Sudanese security authorities should immediately release people arbitrarily detained since the military takeover on October 25, 2021, Human Rights Watch and Amnesty International said today. Security authorities should also cease further arbitrary arrests and stop using unnecessary, including lethal, force in response to peaceful protests.
From the early hours of October 25, security agents in Sudan’s capital, Khartoum, detained at least 30 civilian political leaders, including six cabinet members. On the same day the army also detained Prime Minister Abdalla Hamdok, and two days later placed him under house arrest. Permission from the military is required for anyone to meet with him while he is under house arrest. By midday, Lt. General Abdel Fattah al-Burhan, the chairperson of the Sovereign Council – a collective presidency body of civilian and military leaders – announced to the media that he was installing a nationwide state of emergency and dissolving the cabinet and Sovereign Council.
“Over the last two weeks the military has resorted to its well-trodden and brutal tactics, undermining small but important progress on rights and freedoms that Sudanese from all walks of life have fought for,” said Mohamed Osman, Sudan researcher at Human Rights Watch. “The military should immediately free all those arbitrarily detained over the last two weeks and end all illegal detentions, including enforced disappearances, by the military.”
Wagdi Salih, a lawyer and another prominent figure in the Committee for Dismantling the Former Regime, was also arrested on October 25. A family member authorized to speak on behalf of his family said that about 20 armed men in civilian clothes forced their way into Salih’s house around 4 a.m. and forcefully grabbed him from his bedroom while they held the guards in the house at gunpoint and handcuffed his son.
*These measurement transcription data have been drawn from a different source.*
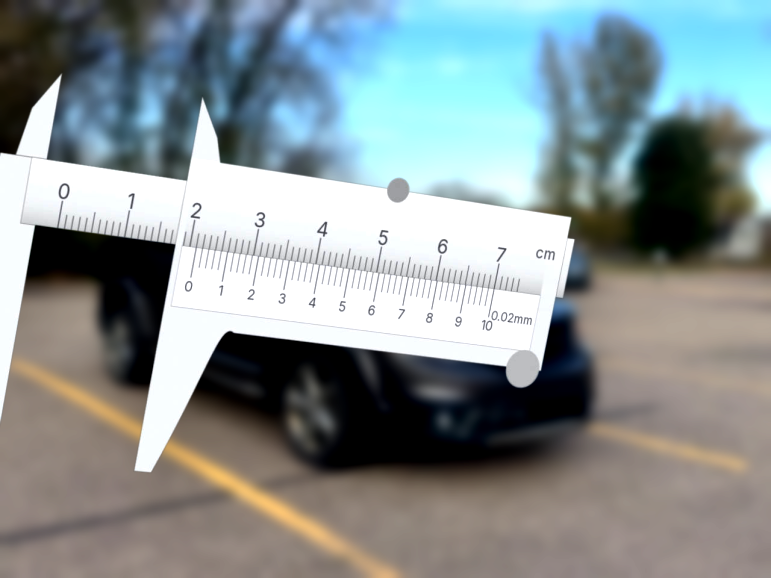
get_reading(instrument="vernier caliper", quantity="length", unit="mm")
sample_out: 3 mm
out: 21.0 mm
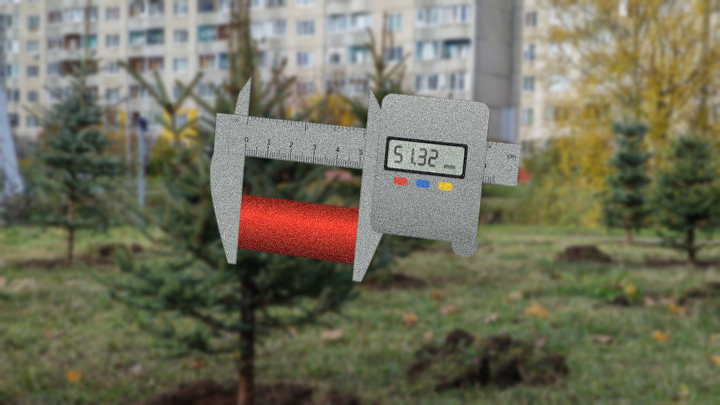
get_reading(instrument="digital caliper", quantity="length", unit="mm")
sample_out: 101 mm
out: 51.32 mm
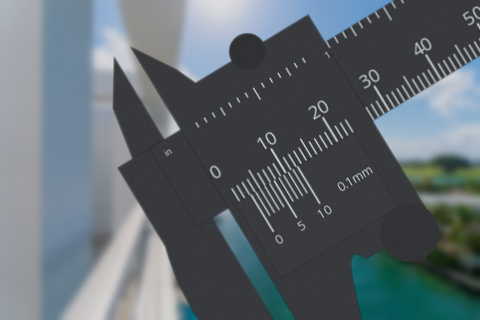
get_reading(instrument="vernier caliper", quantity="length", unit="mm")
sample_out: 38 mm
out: 3.2 mm
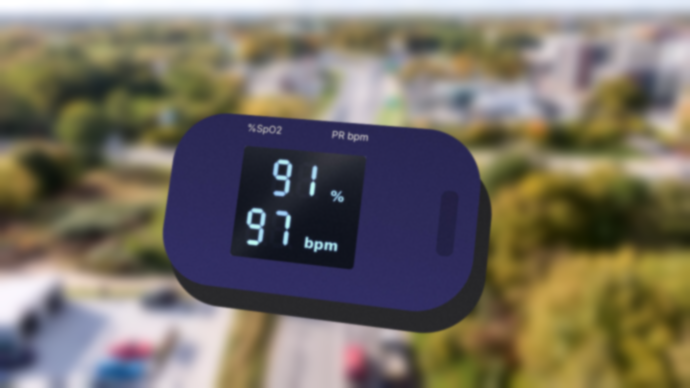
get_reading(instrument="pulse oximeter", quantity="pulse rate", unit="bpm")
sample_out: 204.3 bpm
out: 97 bpm
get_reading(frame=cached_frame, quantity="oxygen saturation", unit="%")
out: 91 %
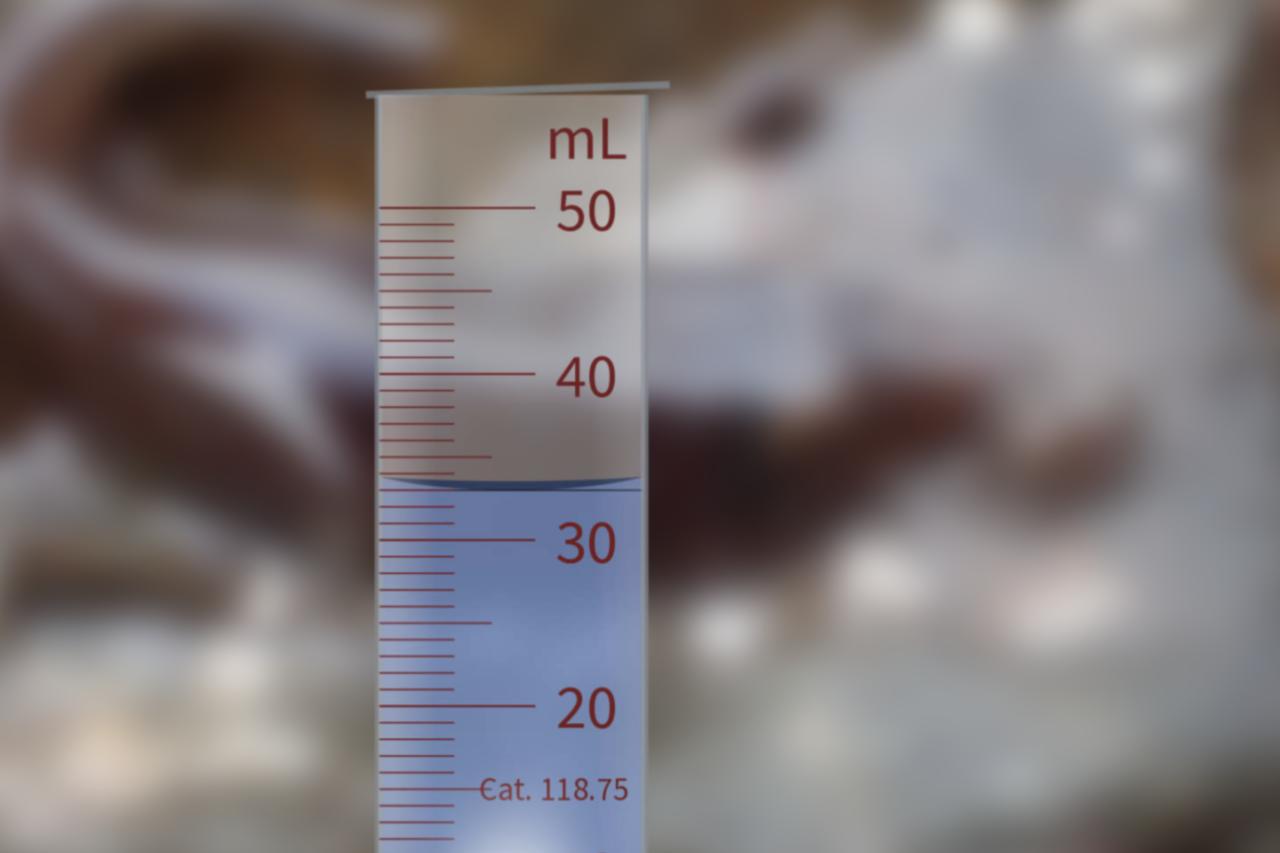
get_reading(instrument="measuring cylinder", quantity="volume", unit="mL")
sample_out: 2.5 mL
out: 33 mL
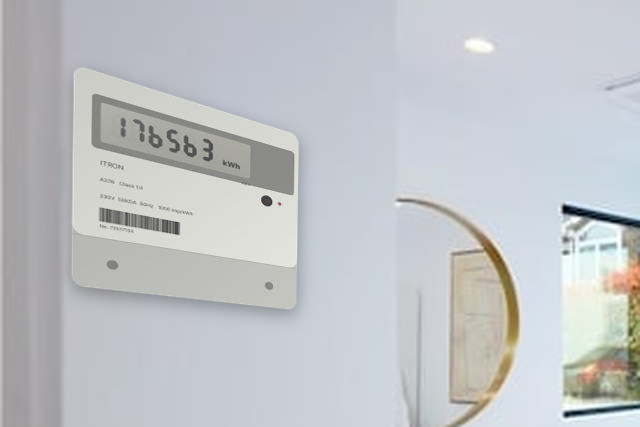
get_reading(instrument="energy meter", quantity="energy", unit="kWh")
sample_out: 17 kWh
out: 176563 kWh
The family heard through social media that Salih and others were taken to the police federal investigations unit in Bahri, Khartoum North, and went to inquire about him. However, the police said he was not in their custody, and the office of the attorney general could not offer any information on Salih’s whereabouts either.
Under international law, when anyone is detained by state forces and their detention is either not acknowledged or the person’s whereabouts is concealed, placing them outside the protection of the law, this is an enforced disappearance. Enforced disappearances are forbidden in all circumstances.